_本文_:
★ ★ ★

【杉村富生の短期相場観測】 ─ お金に働いてもらわないともったいないぞッ!
「お金に働いてもらわないともったいないぞッ!」
●株式投資には絶好の投資環境に!
マーケットは日米両市場ともに、“高値しぐれ”(保ち合い)商状に陥っている。“秋の長雨”だ。方向感が乏しいし、はっきりしない。この傾向は当分の間、続くだろう。もちろん、個別物色機運(買い気)は旺盛である。なにしろ、ニューノーマル(低金利、低物価、低成長)と形容される新常態が継続する。
景気は最悪期を脱した。これは株式投資にとって、好環境となる。日本の場合、個人金融資産の5割超の1031兆円が現・預金に眠っている。未曾有の低金利(ほぼゼロ)だというのに。早く目を覚ましてほしいと思う。
いや~、もったいない。お金には働いてもらわねば…。この局面での株式投資は値上がり(キャピタルゲイン)と配当(インカムゲイン)の両方が狙える。そう、この世界では二兎が追える。このチャンスを生かすべきではないか。
全般相場についてはアメリカ大統領選挙の行方、新型コロナウイルスの感染状況(世界の感染者数は3800万人を突破)、世界景気の動向(2021年の世界景気はV字型の回復)などが引き続いて、焦点となろう。
アメリカ大統領選挙ではバイデン(民主党)候補の当選はもとより、連邦議会選挙において下院、上院を民主党が制する、と報じられている。民主党の「完全勝利」となる。
これはマーケットにとって、好ましい状況ではない。かねてより公約の10年間に10兆ドルの財政出動、その財源のための4兆ドルの増税が現実味を帯びる。しかし、ウォール街はしたたかである。
懸念材料の増税には目をつぶり、「10兆ドルの財政出動は大恐慌時代のニューディール政策に匹敵する」と。この変わり身の速さがウォール街の信条(強み)だが…。
●基本は材料株(小物)の個別物色に!
一方、物色面ではどうか。まず、アメリカや日本での住宅ブームを取りあげておこう。アメリカでは民主党のハリス副大統領候補が黒人層に住宅取得を呼びかけているし、テレワーク(在宅勤務)効果(郊外の広い家に対するニーズの高まり)がある。
このメリットを受けるのは住友林業 <1911> 、三和ホールディングス <5929> 、やまびこ <6250> 、ダイキン工業 <6367> などだろう。住友林業はアメリカを軸に海外事業を展開、売上高の3割強となっている。
日本の住宅メーカーでは熊本県のLib Work <1431> [東証M]、山口県のエストラスト <3280> など地方企業が健闘している。やはり、アメリカ同様、テレワーク効果に加え、日本は自然災害が多く耐震性の確保などが急務となっている。最近は老朽家屋に対し各自治体の厳しい調査、指導が行われている、という。

★ ★ ★

_データ_:

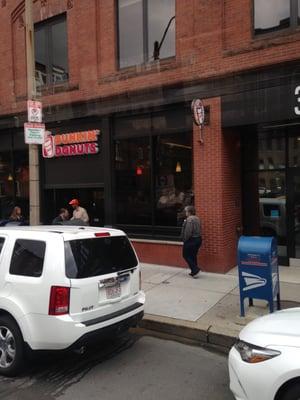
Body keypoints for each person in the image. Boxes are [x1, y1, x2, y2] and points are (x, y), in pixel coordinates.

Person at [181, 205, 202, 278]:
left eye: (185, 211)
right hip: (198, 239)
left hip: (191, 240)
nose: (185, 212)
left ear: (189, 212)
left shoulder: (189, 219)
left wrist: (185, 240)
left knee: (185, 255)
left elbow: (188, 232)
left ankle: (195, 269)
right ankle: (194, 272)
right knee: (193, 255)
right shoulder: (197, 218)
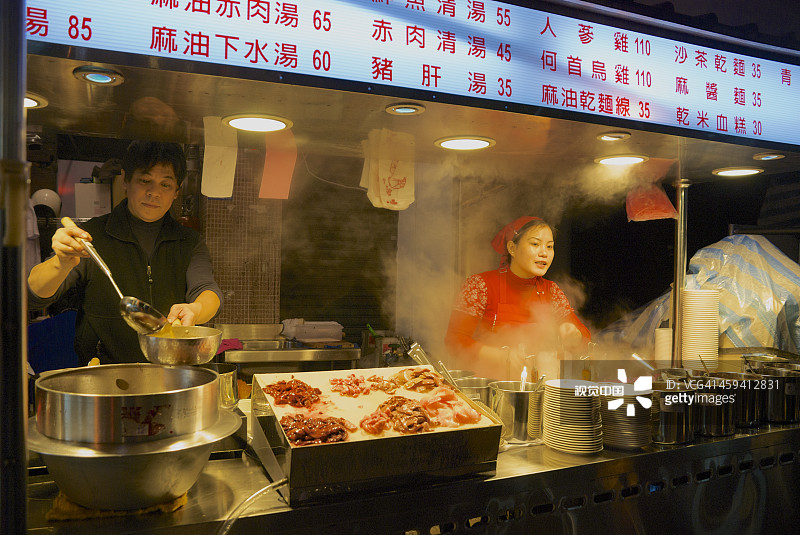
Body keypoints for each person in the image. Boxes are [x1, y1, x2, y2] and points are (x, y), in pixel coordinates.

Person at [28, 141, 222, 365]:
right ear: (125, 180)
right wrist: (60, 263)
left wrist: (196, 309)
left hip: (170, 374)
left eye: (165, 184)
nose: (154, 192)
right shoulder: (91, 236)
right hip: (104, 375)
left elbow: (208, 291)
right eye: (145, 180)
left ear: (177, 191)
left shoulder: (188, 241)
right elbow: (34, 295)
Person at [444, 216, 590, 381]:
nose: (544, 253)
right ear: (512, 248)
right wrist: (501, 356)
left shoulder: (551, 291)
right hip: (490, 386)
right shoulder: (480, 285)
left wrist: (574, 335)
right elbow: (454, 340)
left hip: (538, 386)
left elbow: (585, 339)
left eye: (549, 246)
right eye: (535, 244)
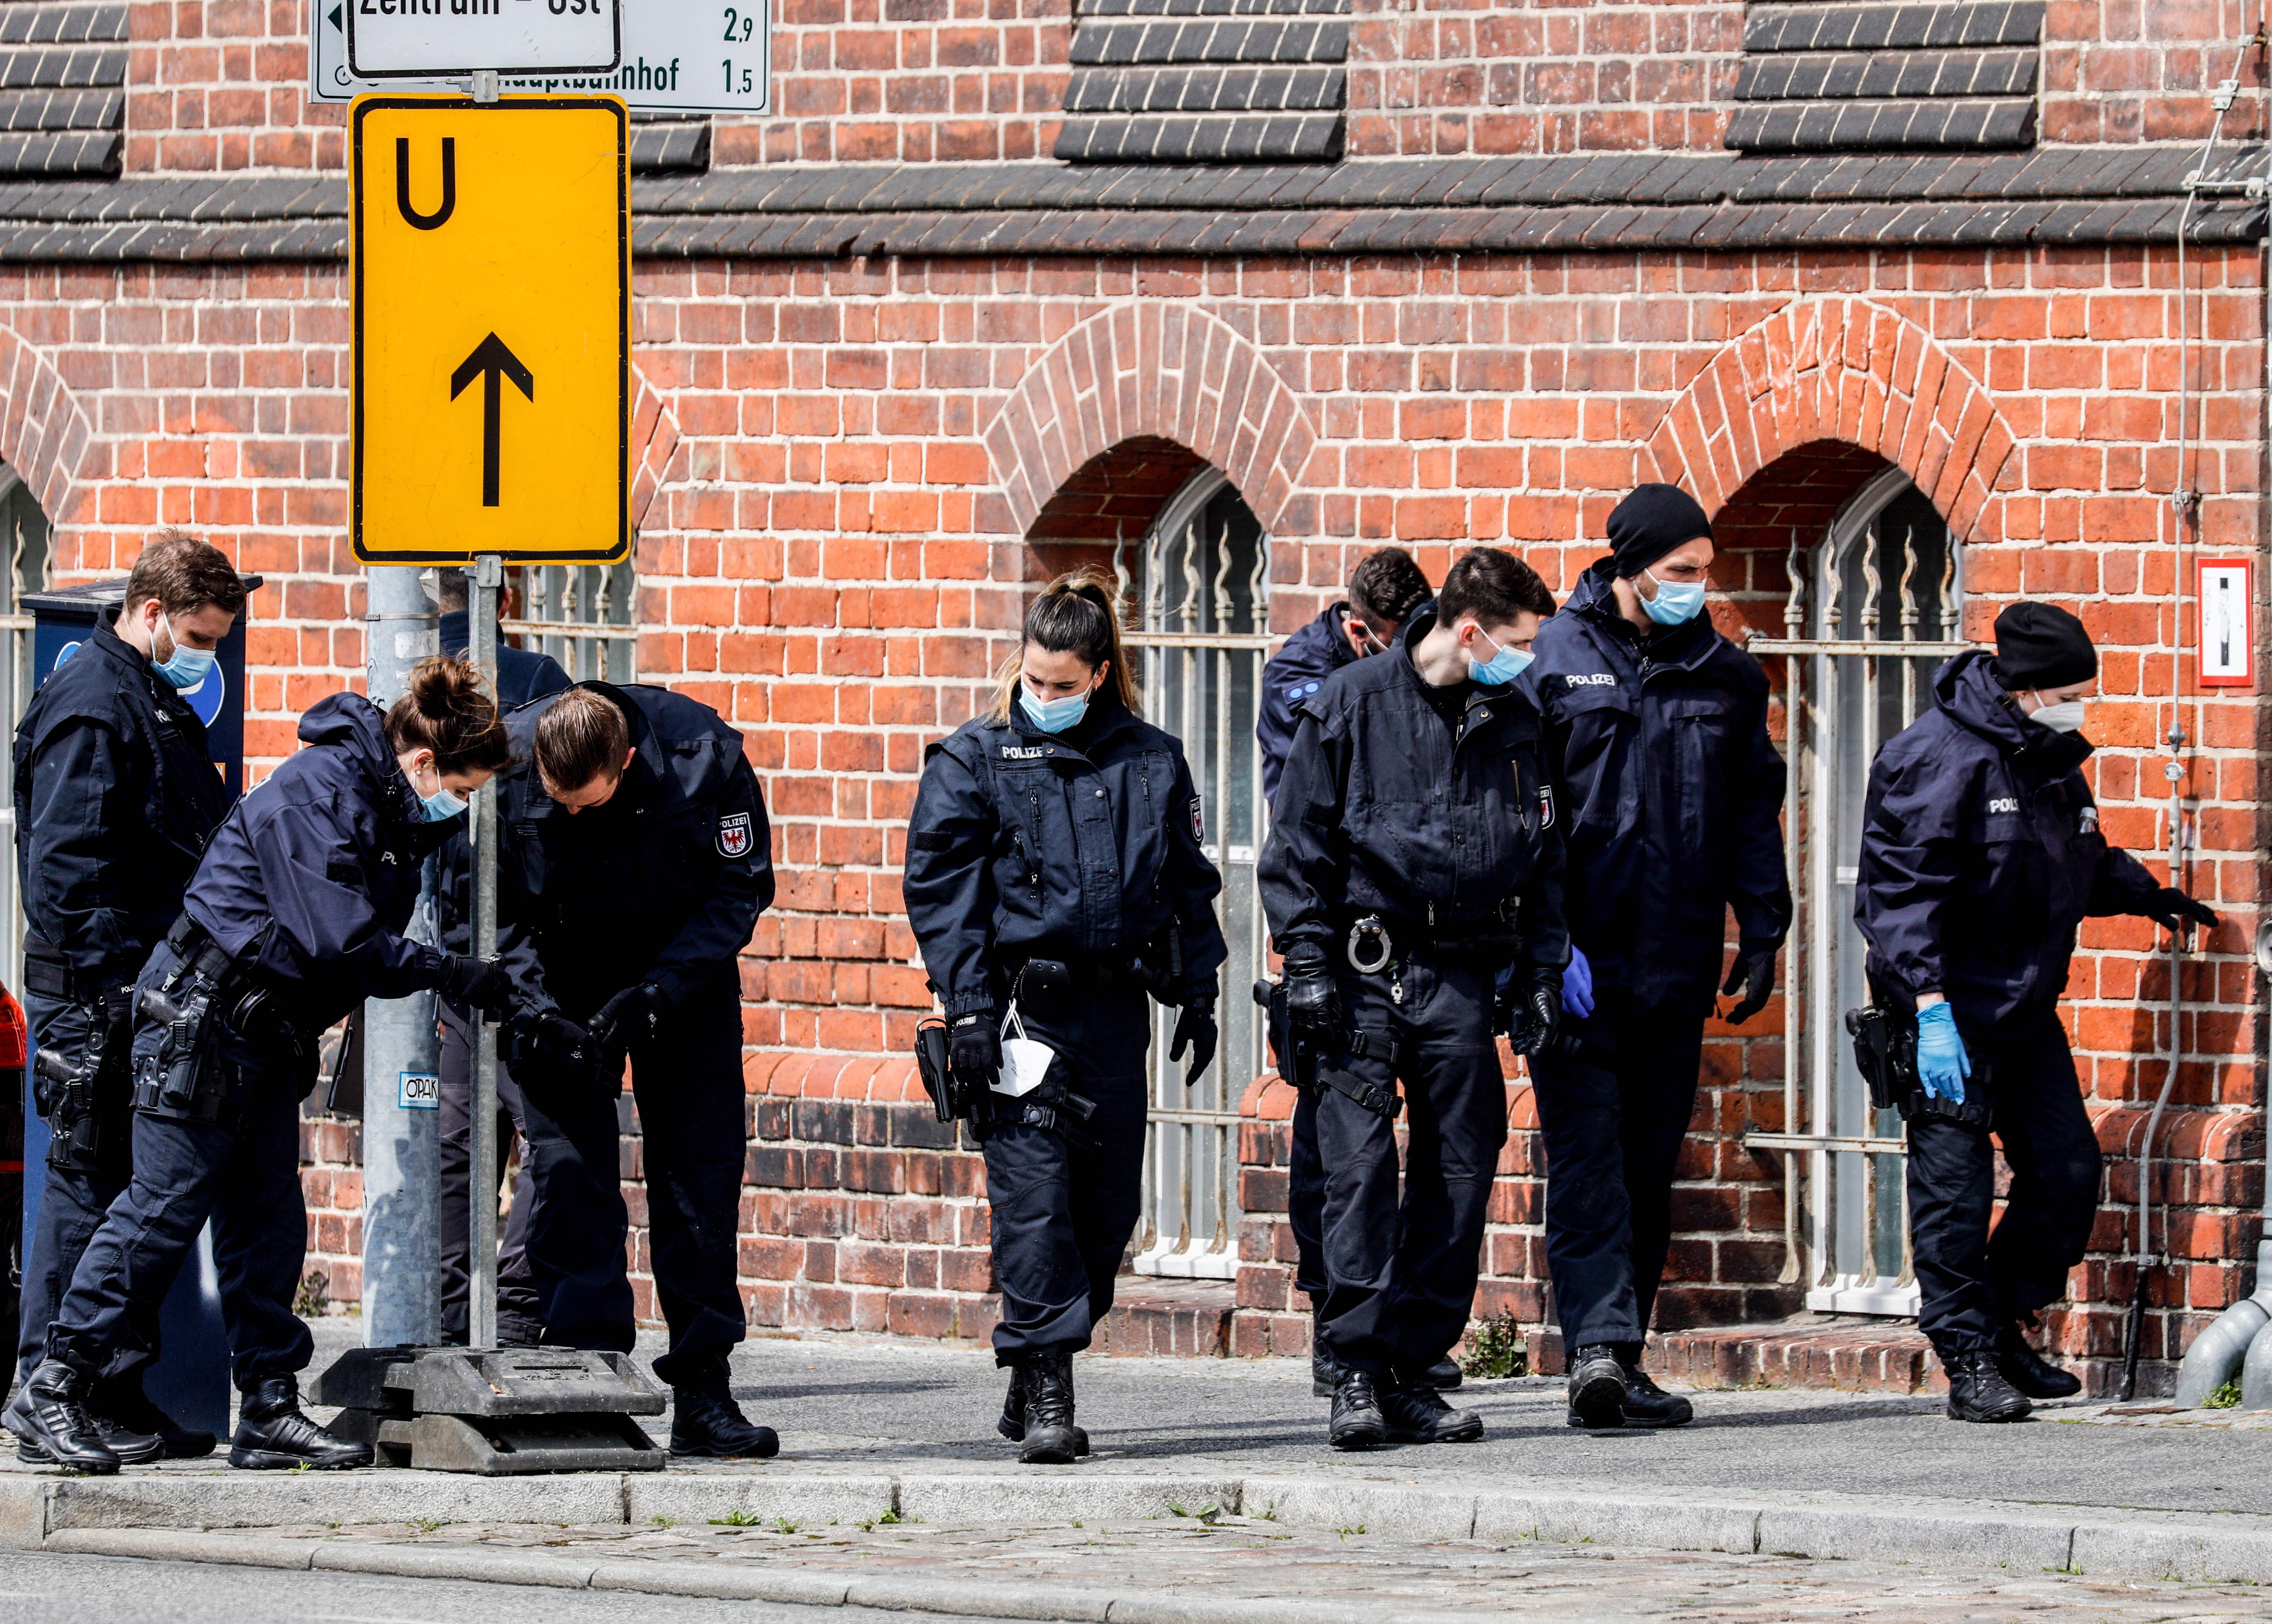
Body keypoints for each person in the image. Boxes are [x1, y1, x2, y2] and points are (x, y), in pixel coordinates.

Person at [5, 658, 520, 1474]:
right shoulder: (324, 794)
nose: (461, 805)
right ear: (423, 763)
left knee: (268, 1225)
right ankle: (55, 1386)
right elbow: (339, 938)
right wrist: (448, 970)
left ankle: (269, 1406)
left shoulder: (379, 803)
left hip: (263, 1035)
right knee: (159, 1211)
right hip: (204, 1026)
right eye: (463, 786)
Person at [1855, 602, 2216, 1422]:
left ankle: (2003, 1315)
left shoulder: (2045, 758)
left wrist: (2145, 893)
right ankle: (1966, 1357)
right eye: (2072, 691)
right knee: (1953, 1188)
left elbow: (2075, 853)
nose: (2081, 705)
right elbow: (1897, 894)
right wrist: (1930, 1003)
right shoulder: (1936, 760)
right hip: (1942, 1007)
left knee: (2065, 1170)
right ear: (2026, 688)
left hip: (2021, 1005)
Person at [904, 571, 1226, 1464]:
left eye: (1061, 682)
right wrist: (965, 1004)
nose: (1043, 696)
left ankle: (1038, 1355)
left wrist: (1198, 987)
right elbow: (942, 891)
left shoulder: (1152, 757)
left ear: (1098, 672)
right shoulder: (974, 758)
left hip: (1114, 1009)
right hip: (1018, 1014)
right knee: (1035, 1204)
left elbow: (1186, 881)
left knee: (1106, 1214)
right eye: (1033, 678)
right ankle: (1049, 1389)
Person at [1259, 547, 1566, 1451]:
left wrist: (1541, 971)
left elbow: (1550, 858)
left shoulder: (1513, 717)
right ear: (1469, 630)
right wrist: (1307, 962)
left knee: (1462, 1171)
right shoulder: (1351, 703)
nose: (1526, 660)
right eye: (1515, 642)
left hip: (1461, 971)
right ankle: (1352, 1366)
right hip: (1359, 969)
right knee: (1358, 1174)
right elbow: (1299, 844)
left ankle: (1410, 1366)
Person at [1522, 483, 1790, 1432]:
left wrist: (1764, 925)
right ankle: (1592, 1347)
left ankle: (1622, 1355)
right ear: (1631, 565)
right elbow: (1519, 811)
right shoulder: (1552, 660)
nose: (1697, 588)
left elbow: (1753, 810)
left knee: (1645, 1161)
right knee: (1588, 1157)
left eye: (1705, 572)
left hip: (1672, 958)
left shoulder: (1724, 673)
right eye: (1681, 572)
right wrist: (1542, 943)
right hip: (1578, 966)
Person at [489, 679, 778, 1458]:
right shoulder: (508, 763)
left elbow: (740, 887)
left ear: (622, 761)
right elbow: (482, 906)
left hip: (679, 976)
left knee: (700, 1182)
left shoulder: (704, 758)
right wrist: (534, 1004)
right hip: (558, 977)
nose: (574, 814)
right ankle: (590, 1372)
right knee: (569, 1176)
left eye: (588, 799)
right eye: (561, 801)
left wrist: (661, 991)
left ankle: (704, 1392)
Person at [9, 535, 245, 1464]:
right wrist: (115, 990)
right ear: (149, 611)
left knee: (123, 1195)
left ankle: (107, 1389)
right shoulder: (95, 703)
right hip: (97, 996)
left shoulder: (143, 696)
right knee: (82, 1188)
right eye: (196, 633)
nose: (207, 653)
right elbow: (64, 871)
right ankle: (46, 1393)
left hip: (137, 991)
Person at [1251, 547, 1456, 1397]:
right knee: (1330, 1152)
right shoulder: (1304, 677)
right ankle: (1332, 1317)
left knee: (1386, 1155)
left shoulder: (1408, 672)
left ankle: (1390, 1326)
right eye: (1388, 638)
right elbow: (1307, 811)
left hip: (1401, 940)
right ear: (1357, 626)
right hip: (1323, 930)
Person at [431, 565, 571, 1345]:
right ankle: (513, 1305)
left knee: (456, 1145)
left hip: (438, 954)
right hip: (530, 954)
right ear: (506, 598)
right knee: (546, 1136)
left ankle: (456, 1312)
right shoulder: (539, 678)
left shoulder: (404, 680)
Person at [1256, 547, 1432, 804]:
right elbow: (1331, 769)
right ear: (1358, 631)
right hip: (1314, 832)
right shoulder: (1297, 674)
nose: (1408, 654)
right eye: (1397, 643)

★ ★ ★

_課題内容_:
本文のうち、「景気は最悪期を脱した。これは」を含む語句で始まり「民主党の「完全勝利」となる。」で終わる部分を、一字も変えずに書き出してください。

_解答_:
景気は最悪期を脱した。これは株式投資にとって、好環境となる。日本の場合、個人金融資産の5割超の1031兆円が現・預金に眠っている。未曾有の低金利(ほぼゼロ)だというのに。早く目を覚ましてほしいと思う。
いや~、もったいない。お金には働いてもらわねば…。この局面での株式投資は値上がり(キャピタルゲイン)と配当(インカムゲイン)の両方が狙える。そう、この世界では二兎が追える。このチャンスを生かすべきではないか。
全般相場についてはアメリカ大統領選挙の行方、新型コロナウイルスの感染状況(世界の感染者数は3800万人を突破)、世界景気の動向(2021年の世界景気はV字型の回復)などが引き続いて、焦点となろう。
アメリカ大統領選挙ではバイデン(民主党)候補の当選はもとより、連邦議会選挙において下院、上院を民主党が制する、と報じられている。民主党の「完全勝利」となる。